## BRIEF
Whatever the records below say, write them all out exactly.

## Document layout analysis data

──────

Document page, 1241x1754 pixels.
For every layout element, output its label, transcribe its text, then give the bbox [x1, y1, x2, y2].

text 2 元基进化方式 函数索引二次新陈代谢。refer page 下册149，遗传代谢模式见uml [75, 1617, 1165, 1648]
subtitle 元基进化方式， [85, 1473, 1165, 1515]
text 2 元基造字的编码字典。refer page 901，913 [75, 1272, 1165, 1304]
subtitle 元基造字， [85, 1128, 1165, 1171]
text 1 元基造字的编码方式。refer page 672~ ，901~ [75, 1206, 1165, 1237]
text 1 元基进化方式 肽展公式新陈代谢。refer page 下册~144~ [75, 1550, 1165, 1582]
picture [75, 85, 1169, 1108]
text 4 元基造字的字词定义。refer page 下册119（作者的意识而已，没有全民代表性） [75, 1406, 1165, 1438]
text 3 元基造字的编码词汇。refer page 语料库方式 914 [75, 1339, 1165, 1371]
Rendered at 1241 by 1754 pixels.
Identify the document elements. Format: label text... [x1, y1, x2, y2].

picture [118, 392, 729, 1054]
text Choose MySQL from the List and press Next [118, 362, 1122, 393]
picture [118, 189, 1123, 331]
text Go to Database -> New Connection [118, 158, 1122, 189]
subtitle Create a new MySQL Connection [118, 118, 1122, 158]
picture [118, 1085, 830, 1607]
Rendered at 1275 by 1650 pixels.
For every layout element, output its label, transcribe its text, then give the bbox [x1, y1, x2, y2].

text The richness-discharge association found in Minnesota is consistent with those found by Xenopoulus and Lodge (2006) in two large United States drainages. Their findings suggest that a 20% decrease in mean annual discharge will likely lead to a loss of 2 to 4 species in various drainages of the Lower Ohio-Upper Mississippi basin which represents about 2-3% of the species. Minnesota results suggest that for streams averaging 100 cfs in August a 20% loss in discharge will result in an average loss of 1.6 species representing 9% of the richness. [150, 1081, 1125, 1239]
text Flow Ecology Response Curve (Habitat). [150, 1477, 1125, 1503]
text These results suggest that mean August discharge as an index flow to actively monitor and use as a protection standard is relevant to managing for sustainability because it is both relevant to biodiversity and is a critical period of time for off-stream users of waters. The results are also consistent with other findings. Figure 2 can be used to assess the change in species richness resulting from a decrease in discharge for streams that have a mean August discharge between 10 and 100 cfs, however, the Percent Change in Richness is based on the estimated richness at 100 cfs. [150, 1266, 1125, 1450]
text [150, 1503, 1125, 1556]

──────

## FINAL ANSWER
Document page, 1241x1754 pixels.
For every layout element, output its label, transcribe its text, then give the bbox [x1, y1, x2, y2].

text 2 元基进化方式 函数索引二次新陈代谢。refer page 下册149，遗传代谢模式见uml [75, 1617, 1165, 1648]
subtitle 元基进化方式， [85, 1473, 1165, 1515]
text 2 元基造字的编码字典。refer page 901，913 [75, 1272, 1165, 1304]
subtitle 元基造字， [85, 1128, 1165, 1171]
text 1 元基造字的编码方式。refer page 672~ ，901~ [75, 1206, 1165, 1237]
text 1 元基进化方式 肽展公式新陈代谢。refer page 下册~144~ [75, 1550, 1165, 1582]
picture [75, 85, 1169, 1108]
text 4 元基造字的字词定义。refer page 下册119（作者的意识而已，没有全民代表性） [75, 1406, 1165, 1438]
text 3 元基造字的编码词汇。refer page 语料库方式 914 [75, 1339, 1165, 1371]
Rendered at 1241 by 1754 pixels.
Identify the document elements. Format: label text... [x1, y1, x2, y2].

picture [118, 392, 729, 1054]
text Choose MySQL from the List and press Next [118, 362, 1122, 393]
picture [118, 189, 1123, 331]
text Go to Database -> New Connection [118, 158, 1122, 189]
subtitle Create a new MySQL Connection [118, 118, 1122, 158]
picture [118, 1085, 830, 1607]
Rendered at 1275 by 1650 pixels.
For every layout element, output its label, transcribe its text, then give the bbox [x1, y1, x2, y2].

text The richness-discharge association found in Minnesota is consistent with those found by Xenopoulus and Lodge (2006) in two large United States drainages. Their findings suggest that a 20% decrease in mean annual discharge will likely lead to a loss of 2 to 4 species in various drainages of the Lower Ohio-Upper Mississippi basin which represents about 2-3% of the species. Minnesota results suggest that for streams averaging 100 cfs in August a 20% loss in discharge will result in an average loss of 1.6 species representing 9% of the richness. [150, 1081, 1125, 1239]
text Flow Ecology Response Curve (Habitat). [150, 1477, 1125, 1503]
text These results suggest that mean August discharge as an index flow to actively monitor and use as a protection standard is relevant to managing for sustainability because it is both relevant to biodiversity and is a critical period of time for off-stream users of waters. The results are also consistent with other findings. Figure 2 can be used to assess the change in species richness resulting from a decrease in discharge for streams that have a mean August discharge between 10 and 100 cfs, however, the Percent Change in Richness is based on the estimated richness at 100 cfs. [150, 1266, 1125, 1450]
text [150, 1503, 1125, 1556]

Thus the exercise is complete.